- **DIRECTIVE**
Could you repeat the records below exactly, leaving out any pictures?

***

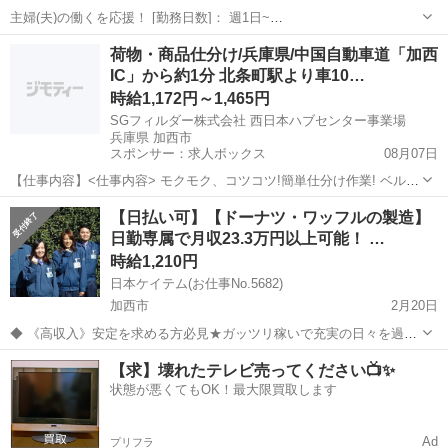
主婦(夫)の働くを応援！ [勤務日数]： 週1日~
10:00~13:00/10:00~14:00/11:00~14:00/11:00~15:00/14:00~17:00 [勤務
兵庫
加西市
その他
荷物・商品仕分け/兵庫県/中国自動車道「加西
地・最寄駅]： 兵庫県加西市北条町東高室...
IC」から約1分 北条町駅より車10…
時給1,172円～1,465円
SGフィルダー株式会社 西日本ハブセンター事業場
兵庫県 加西市
スポンサー：求人ボックス
08月07日
【仕事内容】<仕事内容> モクモク、コツコツ!簡単仕分け作業! ベルト
コンベア上にお荷物が流れてくる お荷物に貼ってある伝票番号を確認!
アルバイト・パート
【日払い可】【ドーナツ・ワッフルの製造】
担当のレーンに引き込むだけ! ・未経験スタートの方もスグにご活躍い
日勤専属で月収23.3万円以上可能！ …
ただけます! 【経験・資格...
時給1,210円
日本ケイテム(お仕事No.5682)
加西市
2月20日
◆ 《高収入》安定を求める方必見★ガッツリ稼いで充実の日々を過ご
しませんか ◆ 目的に合った働き方を始めるなら日本ケイテム！ 仕事
兵庫
加西市
その他
スタッフ
【求】壊れたテレビ売ってください📺✨
もプライベートも満喫したい貴方にオススメ！ 未経験OK/家チカなど
状態が悪くてもOK！最大限買取します
★あなたの希望を教えてくだ...
Ad
プリフラ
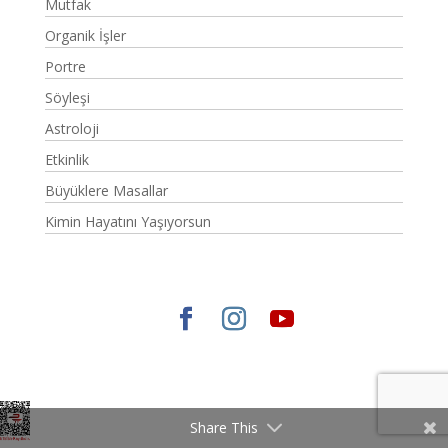
Mutfak
Organik İşler
Portre
Söyleşi
Astroloji
Etkinlik
Büyüklere Masallar
Kimin Hayatını Yaşıyorsun
Elegant Themes
tarafından tasarlandı. |
WordPress
gururla sunar.
Share This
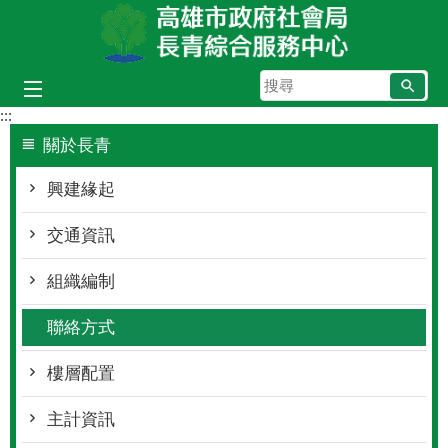
跳到主要內容區塊
搜
尋
:::
關於長青
興建緣起
交通資訊
組織編制
聯絡方式
樓層配置
主計資訊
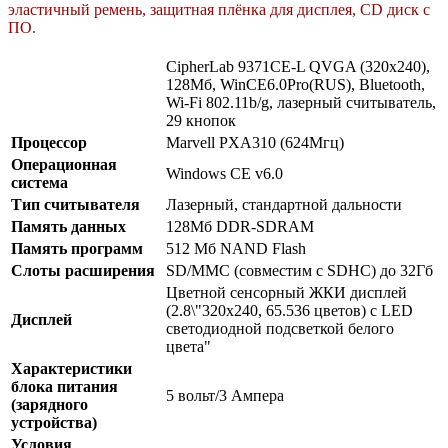
эластичный ремень, защитная плёнка для дисплея, CD диск с
ПО.
CipherLab 9371CE-L QVGA (320x240),
128Mб, WinCE6.0Pro(RUS), Bluetooth,
Wi-Fi 802.11b/g, лазерный считыватель,
29 кнопок
Процессор
Marvell PXA310 (624Мгц)
Операционная
Windows CE v6.0
система
Тип считывателя
Лазерный, стандартной дальности
Память данных
128Мб DDR-SDRAM
Память программ
512 Mб NAND Flash
Слоты расширения
SD/MMC (совместим с SDHC) до 32Гб
Цветной сенсорный ЖКИ дисплей
(2.8\"320x240, 65.536 цветов) c LED
Дисплей
светодиодной подсветкой белого
цвета"
Характеристики
блока питания
5 вольт/3 Aмпера
(зарядного
устройства)
Условия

***

- **RESULT BELOW**
主婦(夫)の働くを応援！ [勤務日数]： 週1日~
10:00~13:00/10:00~14:00/11:00~14:00/11:00~15:00/14:00~17:00 [勤務
兵庫
加西市
その他
荷物・商品仕分け/兵庫県/中国自動車道「加西
地・最寄駅]： 兵庫県加西市北条町東高室...
IC」から約1分 北条町駅より車10…
時給1,172円～1,465円
SGフィルダー株式会社 西日本ハブセンター事業場
兵庫県 加西市
スポンサー：求人ボックス
08月07日
【仕事内容】<仕事内容> モクモク、コツコツ!簡単仕分け作業! ベルト
コンベア上にお荷物が流れてくる お荷物に貼ってある伝票番号を確認!
アルバイト・パート
【日払い可】【ドーナツ・ワッフルの製造】
担当のレーンに引き込むだけ! ・未経験スタートの方もスグにご活躍い
日勤専属で月収23.3万円以上可能！ …
ただけます! 【経験・資格...
時給1,210円
日本ケイテム(お仕事No.5682)
加西市
2月20日
◆ 《高収入》安定を求める方必見★ガッツリ稼いで充実の日々を過ご
しませんか ◆ 目的に合った働き方を始めるなら日本ケイテム！ 仕事
兵庫
加西市
その他
スタッフ
【求】壊れたテレビ売ってください📺✨
もプライベートも満喫したい貴方にオススメ！ 未経験OK/家チカなど
状態が悪くてもOK！最大限買取します
★あなたの希望を教えてくだ...
Ad
プリフラ
Mutfak
Organik İşler
Portre
Söyleşi
Astroloji
Etkinlik
Büyüklere Masallar
Kimin Hayatını Yaşıyorsun
Elegant Themes
tarafından tasarlandı. |
WordPress
gururla sunar.
Share This
跳到主要內容區塊
搜
尋
:::
關於長青
興建緣起
交通資訊
組織編制
聯絡方式
樓層配置
主計資訊
эластичный ремень, защитная плёнка для дисплея, CD диск с
ПО.
CipherLab 9371CE-L QVGA (320x240),
128Mб, WinCE6.0Pro(RUS), Bluetooth,
Wi-Fi 802.11b/g, лазерный считыватель,
29 кнопок
Процессор
Marvell PXA310 (624Мгц)
Операционная
Windows CE v6.0
система
Тип считывателя
Лазерный, стандартной дальности
Память данных
128Мб DDR-SDRAM
Память программ
512 Mб NAND Flash
Слоты расширения
SD/MMC (совместим с SDHC) до 32Гб
Цветной сенсорный ЖКИ дисплей
(2.8\"320x240, 65.536 цветов) c LED
Дисплей
светодиодной подсветкой белого
цвета"
Характеристики
блока питания
5 вольт/3 Aмпера
(зарядного
устройства)
Условия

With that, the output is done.